## Task prompt
Nothing but a number is needed: the count of lines below that include "left".

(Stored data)
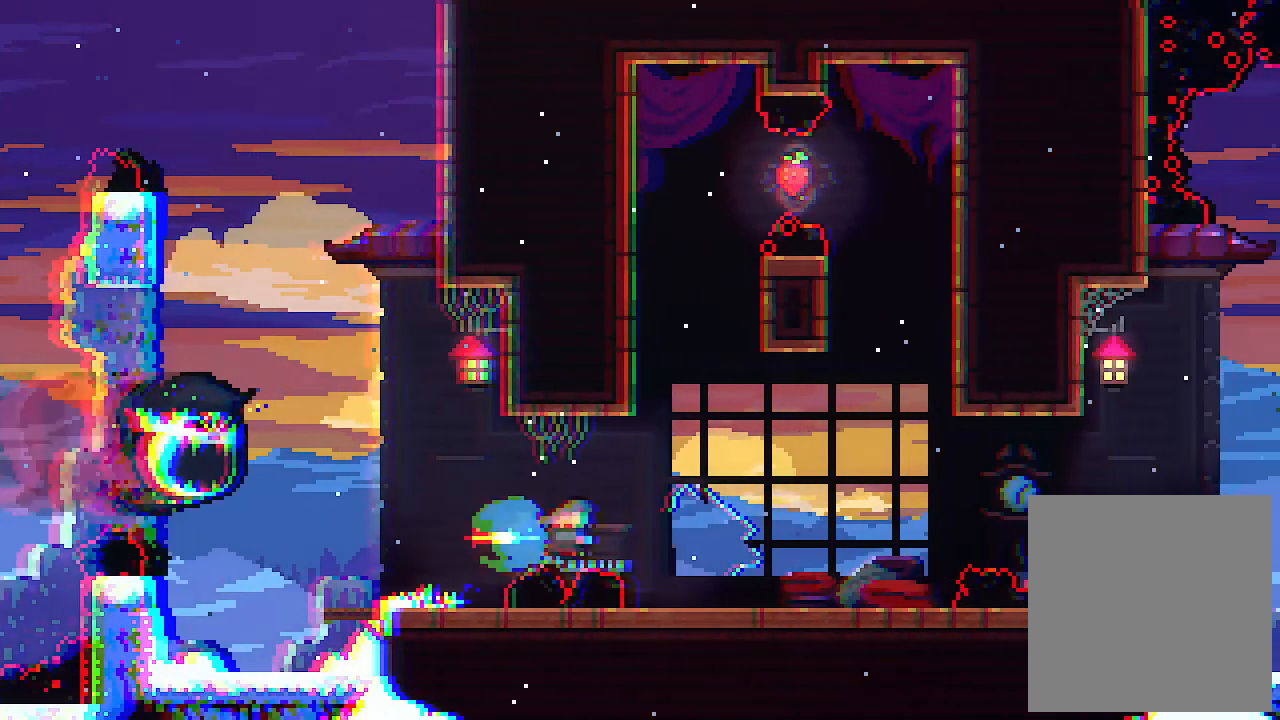
{"keys": [], "events": [[100, "right", "up"]]}
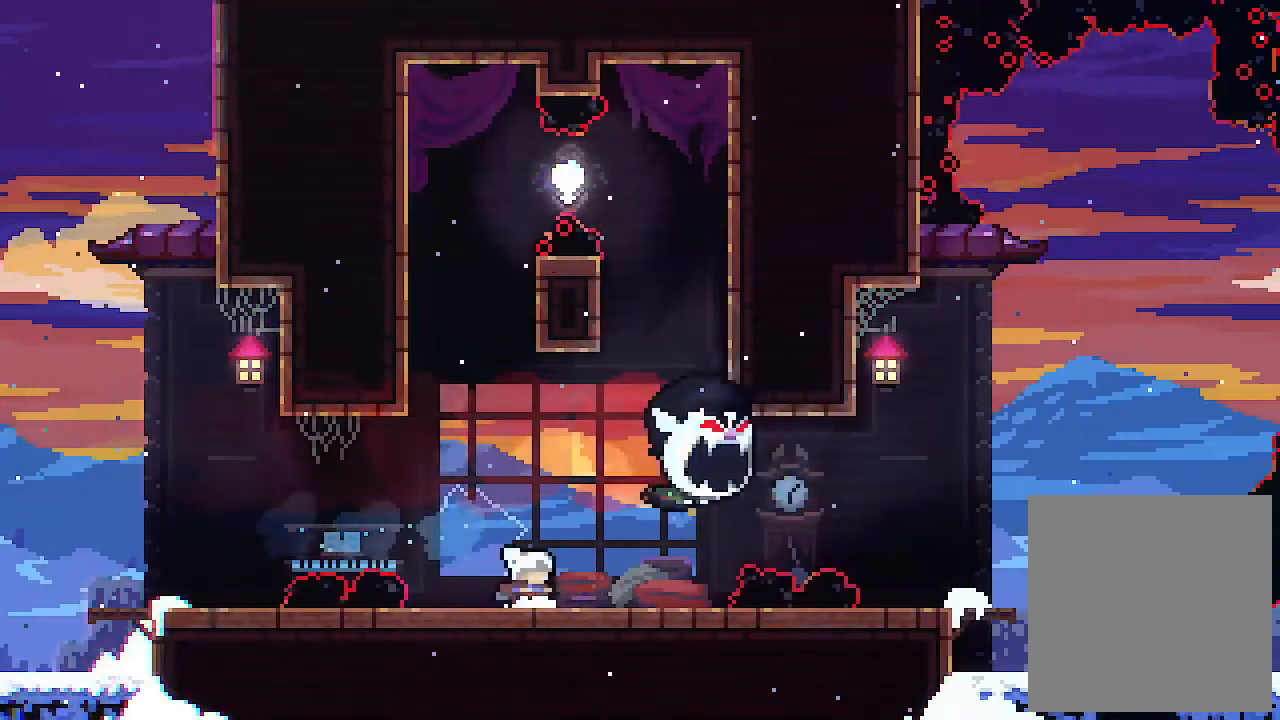
{"keys": [], "events": []}
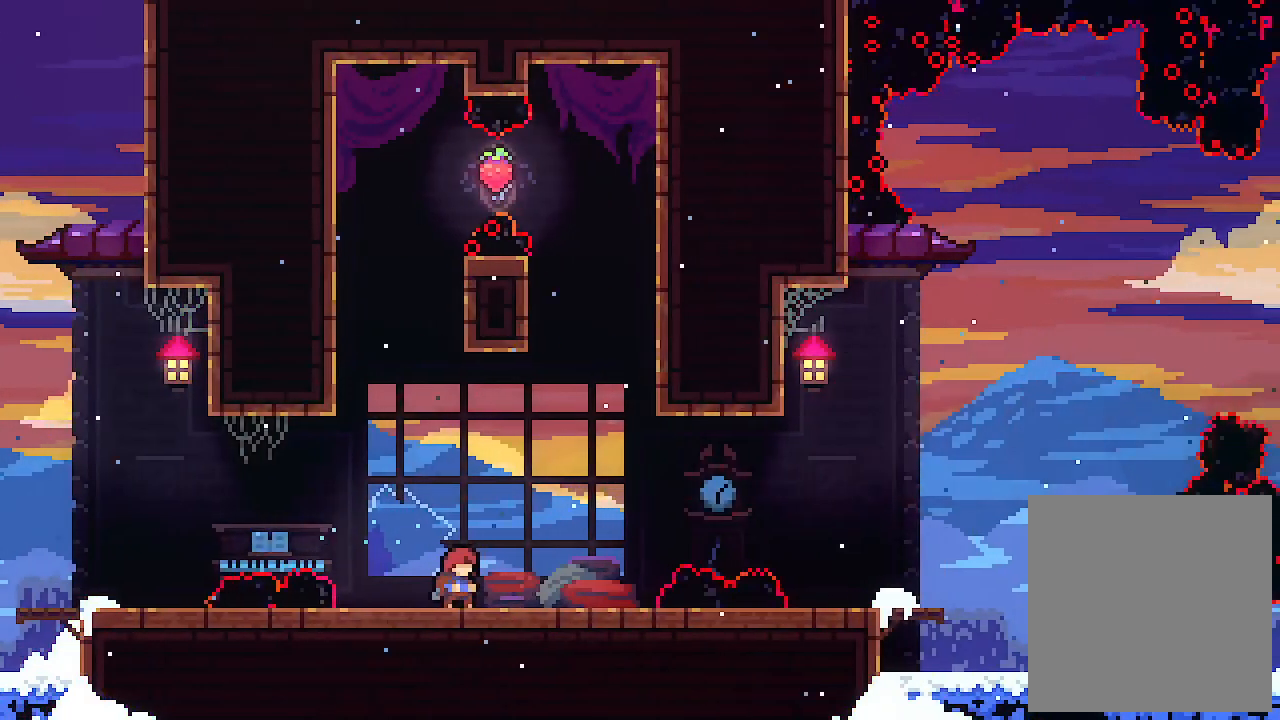
{"keys": [], "events": [[200, "left", "down"], [267, "left", "up"]]}
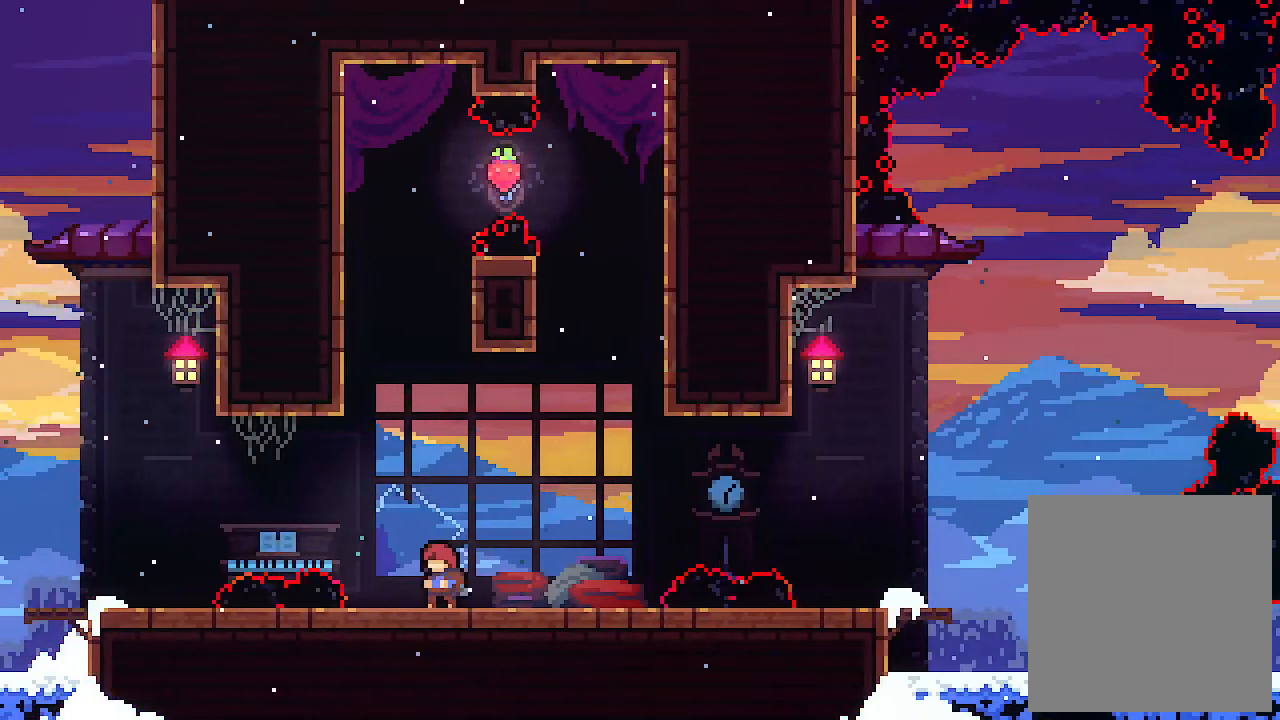
{"keys": [], "events": [[67, "z", "down"], [467, "z", "up"]]}
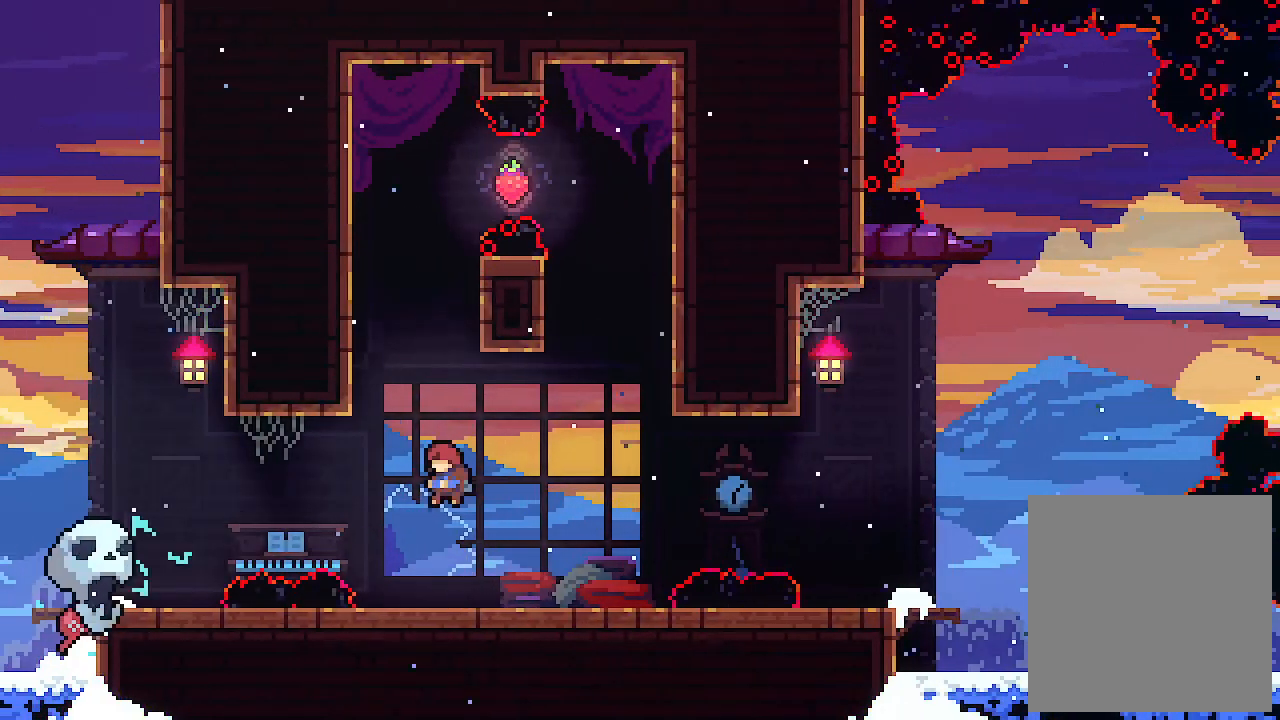
{"keys": [], "events": [[267, "z", "down"], [400, "z", "up"]]}
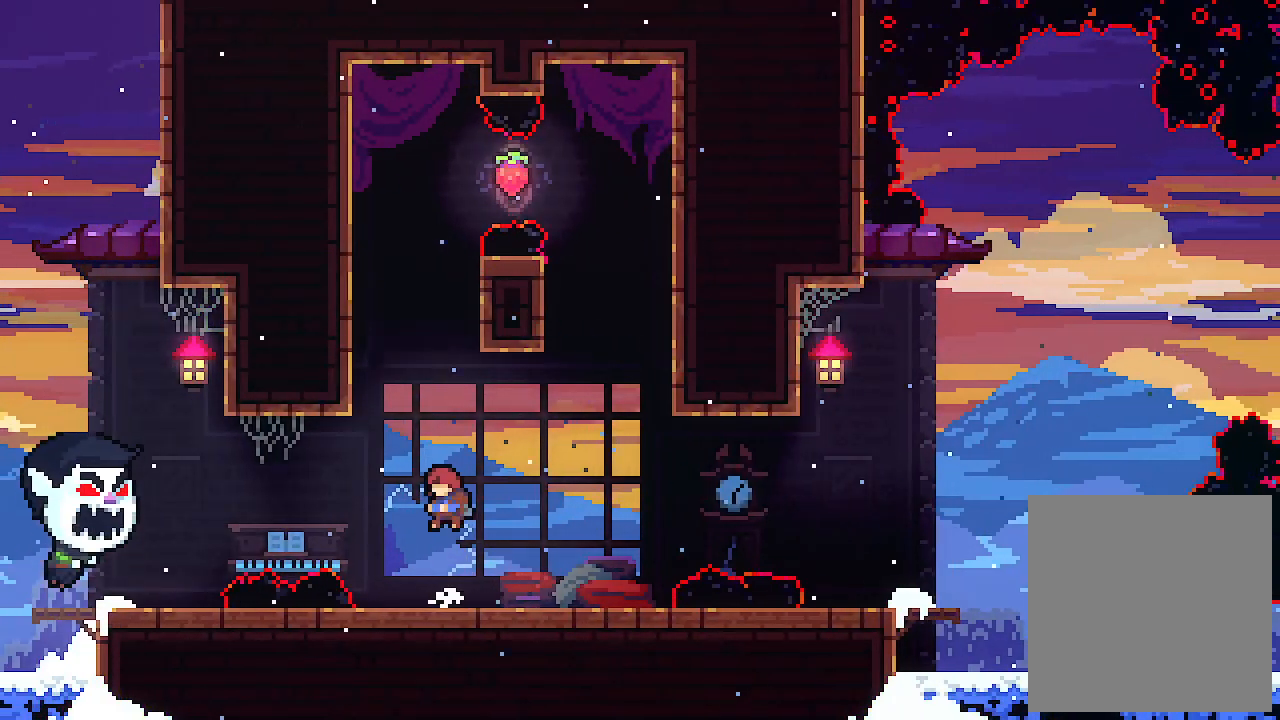
{"keys": [], "events": [[134, "left", "down"], [234, "left", "up"], [234, "z", "down"], [367, "z", "up"]]}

## Exercise response
2